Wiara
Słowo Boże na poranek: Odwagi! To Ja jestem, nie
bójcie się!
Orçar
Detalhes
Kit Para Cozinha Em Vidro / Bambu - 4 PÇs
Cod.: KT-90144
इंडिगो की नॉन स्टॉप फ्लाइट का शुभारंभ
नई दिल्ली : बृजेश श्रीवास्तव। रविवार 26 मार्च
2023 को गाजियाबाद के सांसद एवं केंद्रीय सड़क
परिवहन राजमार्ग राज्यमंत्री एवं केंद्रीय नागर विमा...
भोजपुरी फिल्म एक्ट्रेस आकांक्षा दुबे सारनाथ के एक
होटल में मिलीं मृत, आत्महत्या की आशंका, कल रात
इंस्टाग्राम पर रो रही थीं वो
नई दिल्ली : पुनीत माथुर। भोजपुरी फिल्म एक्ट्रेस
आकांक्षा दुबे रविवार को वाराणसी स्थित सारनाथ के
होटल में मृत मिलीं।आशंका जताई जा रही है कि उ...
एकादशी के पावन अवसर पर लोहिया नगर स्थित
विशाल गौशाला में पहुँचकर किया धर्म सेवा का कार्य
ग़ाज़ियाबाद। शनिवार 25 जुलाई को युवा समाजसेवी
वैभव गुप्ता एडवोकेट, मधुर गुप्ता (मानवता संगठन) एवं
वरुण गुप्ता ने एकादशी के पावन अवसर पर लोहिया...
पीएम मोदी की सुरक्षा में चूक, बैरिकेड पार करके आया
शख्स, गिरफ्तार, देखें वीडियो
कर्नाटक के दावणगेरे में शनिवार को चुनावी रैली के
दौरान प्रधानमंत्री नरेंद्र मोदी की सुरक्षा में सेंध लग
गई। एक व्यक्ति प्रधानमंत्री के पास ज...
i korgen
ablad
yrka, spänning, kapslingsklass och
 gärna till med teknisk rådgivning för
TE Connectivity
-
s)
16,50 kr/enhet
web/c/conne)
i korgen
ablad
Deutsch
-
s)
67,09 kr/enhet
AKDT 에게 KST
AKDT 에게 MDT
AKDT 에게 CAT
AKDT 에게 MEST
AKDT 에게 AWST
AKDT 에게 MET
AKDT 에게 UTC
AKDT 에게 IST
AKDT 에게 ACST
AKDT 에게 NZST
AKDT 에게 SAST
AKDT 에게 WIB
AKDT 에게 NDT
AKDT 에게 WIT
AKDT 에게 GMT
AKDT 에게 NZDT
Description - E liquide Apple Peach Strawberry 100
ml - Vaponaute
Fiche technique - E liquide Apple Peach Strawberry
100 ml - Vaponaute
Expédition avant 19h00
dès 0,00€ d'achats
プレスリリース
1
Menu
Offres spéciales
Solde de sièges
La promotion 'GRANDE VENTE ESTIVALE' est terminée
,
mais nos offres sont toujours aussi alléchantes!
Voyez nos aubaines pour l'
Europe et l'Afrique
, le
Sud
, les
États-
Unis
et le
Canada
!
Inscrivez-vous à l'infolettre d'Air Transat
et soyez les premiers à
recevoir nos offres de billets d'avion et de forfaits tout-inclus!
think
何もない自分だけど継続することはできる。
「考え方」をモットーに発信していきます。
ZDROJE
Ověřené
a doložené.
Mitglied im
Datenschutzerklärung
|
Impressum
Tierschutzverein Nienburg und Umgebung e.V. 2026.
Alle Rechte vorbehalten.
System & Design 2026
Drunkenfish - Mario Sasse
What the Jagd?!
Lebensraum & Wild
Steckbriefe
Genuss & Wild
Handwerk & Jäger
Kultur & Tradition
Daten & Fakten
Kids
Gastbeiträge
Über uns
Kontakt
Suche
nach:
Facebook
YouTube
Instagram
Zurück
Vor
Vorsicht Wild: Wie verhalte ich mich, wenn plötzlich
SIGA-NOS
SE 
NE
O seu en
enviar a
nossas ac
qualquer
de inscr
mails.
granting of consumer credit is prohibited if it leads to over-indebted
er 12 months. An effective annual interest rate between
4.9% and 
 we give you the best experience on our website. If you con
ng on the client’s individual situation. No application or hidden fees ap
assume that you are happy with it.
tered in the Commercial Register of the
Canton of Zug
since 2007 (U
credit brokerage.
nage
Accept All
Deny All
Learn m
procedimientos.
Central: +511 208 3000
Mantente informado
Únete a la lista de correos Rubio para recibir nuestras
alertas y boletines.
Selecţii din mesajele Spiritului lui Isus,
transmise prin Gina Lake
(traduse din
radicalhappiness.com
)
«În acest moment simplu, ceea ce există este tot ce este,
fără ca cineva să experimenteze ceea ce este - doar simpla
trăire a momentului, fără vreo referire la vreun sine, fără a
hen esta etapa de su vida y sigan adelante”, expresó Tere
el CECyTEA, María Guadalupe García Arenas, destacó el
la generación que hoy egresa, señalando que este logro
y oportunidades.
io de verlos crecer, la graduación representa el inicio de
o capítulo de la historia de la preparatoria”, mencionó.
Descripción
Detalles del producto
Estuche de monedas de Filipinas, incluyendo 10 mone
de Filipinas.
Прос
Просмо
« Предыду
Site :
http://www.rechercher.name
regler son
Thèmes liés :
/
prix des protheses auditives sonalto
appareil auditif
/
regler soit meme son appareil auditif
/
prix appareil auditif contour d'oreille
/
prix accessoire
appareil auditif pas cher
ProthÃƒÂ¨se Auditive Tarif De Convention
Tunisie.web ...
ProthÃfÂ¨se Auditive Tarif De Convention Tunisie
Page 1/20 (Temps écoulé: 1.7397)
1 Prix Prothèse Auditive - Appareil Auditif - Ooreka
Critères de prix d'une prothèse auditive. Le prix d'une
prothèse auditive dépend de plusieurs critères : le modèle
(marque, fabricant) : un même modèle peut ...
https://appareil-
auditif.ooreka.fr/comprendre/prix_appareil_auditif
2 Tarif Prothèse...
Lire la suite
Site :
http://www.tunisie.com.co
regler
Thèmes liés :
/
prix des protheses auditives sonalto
------------------------------------------------
What you are asked to do:
Put every line of text from all the rows above into a JSON list of strings, one string per line, and leave out any blank lines.

Exercise result:
[
  "Wiara",
  "Słowo Boże na poranek: Odwagi! To Ja jestem, nie",
  "bójcie się!",
  "Orçar",
  "Detalhes",
  "Kit Para Cozinha Em Vidro / Bambu - 4 PÇs",
  "Cod.: KT-90144",
  "इंडिगो की नॉन स्टॉप फ्लाइट का शुभारंभ",
  "नई दिल्ली : बृजेश श्रीवास्तव। रविवार 26 मार्च",
  "2023 को गाजियाबाद के सांसद एवं केंद्रीय सड़क",
  "परिवहन राजमार्ग राज्यमंत्री एवं केंद्रीय नागर विमा...",
  "भोजपुरी फिल्म एक्ट्रेस आकांक्षा दुबे सारनाथ के एक",
  "होटल में मिलीं मृत, आत्महत्या की आशंका, कल रात",
  "इंस्टाग्राम पर रो रही थीं वो",
  "नई दिल्ली : पुनीत माथुर। भोजपुरी फिल्म एक्ट्रेस",
  "आकांक्षा दुबे रविवार को वाराणसी स्थित सारनाथ के",
  "होटल में मृत मिलीं।आशंका जताई जा रही है कि उ...",
  "एकादशी के पावन अवसर पर लोहिया नगर स्थित",
  "विशाल गौशाला में पहुँचकर किया धर्म सेवा का कार्य",
  "ग़ाज़ियाबाद। शनिवार 25 जुलाई को युवा समाजसेवी",
  "वैभव गुप्ता एडवोकेट, मधुर गुप्ता (मानवता संगठन) एवं",
  "वरुण गुप्ता ने एकादशी के पावन अवसर पर लोहिया...",
  "पीएम मोदी की सुरक्षा में चूक, बैरिकेड पार करके आया",
  "शख्स, गिरफ्तार, देखें वीडियो",
  "कर्नाटक के दावणगेरे में शनिवार को चुनावी रैली के",
  "दौरान प्रधानमंत्री नरेंद्र मोदी की सुरक्षा में सेंध लग",
  "गई। एक व्यक्ति प्रधानमंत्री के पास ज...",
  "i korgen",
  "ablad",
  "yrka, spänning, kapslingsklass och",
  " gärna till med teknisk rådgivning för",
  "TE Connectivity",
  "-",
  "s)",
  "16,50 kr/enhet",
  "web/c/conne)",
  "i korgen",
  "ablad",
  "Deutsch",
  "-",
  "s)",
  "67,09 kr/enhet",
  "AKDT 에게 KST",
  "AKDT 에게 MDT",
  "AKDT 에게 CAT",
  "AKDT 에게 MEST",
  "AKDT 에게 AWST",
  "AKDT 에게 MET",
  "AKDT 에게 UTC",
  "AKDT 에게 IST",
  "AKDT 에게 ACST",
  "AKDT 에게 NZST",
  "AKDT 에게 SAST",
  "AKDT 에게 WIB",
  "AKDT 에게 NDT",
  "AKDT 에게 WIT",
  "AKDT 에게 GMT",
  "AKDT 에게 NZDT",
  "Description - E liquide Apple Peach Strawberry 100",
  "ml - Vaponaute",
  "Fiche technique - E liquide Apple Peach Strawberry",
  "100 ml - Vaponaute",
  "Expédition avant 19h00",
  "dès 0,00€ d'achats",
  "プレスリリース",
  "1",
  "Menu",
  "Offres spéciales",
  "Solde de sièges",
  "La promotion 'GRANDE VENTE ESTIVALE' est terminée",
  ",",
  "mais nos offres sont toujours aussi alléchantes!",
  "Voyez nos aubaines pour l'",
  "Europe et l'Afrique",
  ", le",
  "Sud",
  ", les",
  "États-",
  "Unis",
  "et le",
  "Canada",
  "!",
  "Inscrivez-vous à l'infolettre d'Air Transat",
  "et soyez les premiers à",
  "recevoir nos offres de billets d'avion et de forfaits tout-inclus!",
  "think",
  "何もない自分だけど継続することはできる。",
  "「考え方」をモットーに発信していきます。",
  "ZDROJE",
  "Ověřené",
  "a doložené.",
  "Mitglied im",
  "Datenschutzerklärung",
  "|",
  "Impressum",
  "Tierschutzverein Nienburg und Umgebung e.V. 2026.",
  "Alle Rechte vorbehalten.",
  "System & Design 2026",
  "Drunkenfish - Mario Sasse",
  "What the Jagd?!",
  "Lebensraum & Wild",
  "Steckbriefe",
  "Genuss & Wild",
  "Handwerk & Jäger",
  "Kultur & Tradition",
  "Daten & Fakten",
  "Kids",
  "Gastbeiträge",
  "Über uns",
  "Kontakt",
  "Suche",
  "nach:",
  "Facebook",
  "YouTube",
  "Instagram",
  "Zurück",
  "Vor",
  "Vorsicht Wild: Wie verhalte ich mich, wenn plötzlich",
  "SIGA-NOS",
  "SE ",
  "NE",
  "O seu en",
  "enviar a",
  "nossas ac",
  "qualquer",
  "de inscr",
  "mails.",
  "granting of consumer credit is prohibited if it leads to over-indebted",
  "er 12 months. An effective annual interest rate between",
  "4.9% and ",
  " we give you the best experience on our website. If you con",
  "ng on the client’s individual situation. No application or hidden fees ap",
  "assume that you are happy with it.",
  "tered in the Commercial Register of the",
  "Canton of Zug",
  "since 2007 (U",
  "credit brokerage.",
  "nage",
  "Accept All",
  "Deny All",
  "Learn m",
  "procedimientos.",
  "Central: +511 208 3000",
  "Mantente informado",
  "Únete a la lista de correos Rubio para recibir nuestras",
  "alertas y boletines.",
  "Selecţii din mesajele Spiritului lui Isus,",
  "transmise prin Gina Lake",
  "(traduse din",
  "radicalhappiness.com",
  ")",
  "«În acest moment simplu, ceea ce există este tot ce este,",
  "fără ca cineva să experimenteze ceea ce este - doar simpla",
  "trăire a momentului, fără vreo referire la vreun sine, fără a",
  "hen esta etapa de su vida y sigan adelante”, expresó Tere",
  "el CECyTEA, María Guadalupe García Arenas, destacó el",
  "la generación que hoy egresa, señalando que este logro",
  "y oportunidades.",
  "io de verlos crecer, la graduación representa el inicio de",
  "o capítulo de la historia de la preparatoria”, mencionó.",
  "Descripción",
  "Detalles del producto",
  "Estuche de monedas de Filipinas, incluyendo 10 mone",
  "de Filipinas.",
  "Прос",
  "Просмо",
  "« Предыду",
  "Site :",
  "http://www.rechercher.name",
  "regler son",
  "Thèmes liés :",
  "/",
  "prix des protheses auditives sonalto",
  "appareil auditif",
  "/",
  "regler soit meme son appareil auditif",
  "/",
  "prix appareil auditif contour d'oreille",
  "/",
  "prix accessoire",
  "appareil auditif pas cher",
  "ProthÃƒÂ¨se Auditive Tarif De Convention",
  "Tunisie.web ...",
  "ProthÃfÂ¨se Auditive Tarif De Convention Tunisie",
  "Page 1/20 (Temps écoulé: 1.7397)",
  "1 Prix Prothèse Auditive - Appareil Auditif - Ooreka",
  "Critères de prix d'une prothèse auditive. Le prix d'une",
  "prothèse auditive dépend de plusieurs critères : le modèle",
  "(marque, fabricant) : un même modèle peut ...",
  "https://appareil-",
  "auditif.ooreka.fr/comprendre/prix_appareil_auditif",
  "2 Tarif Prothèse...",
  "Lire la suite",
  "Site :",
  "http://www.tunisie.com.co",
  "regler",
  "Thèmes liés :",
  "/",
  "prix des protheses auditives sonalto"
]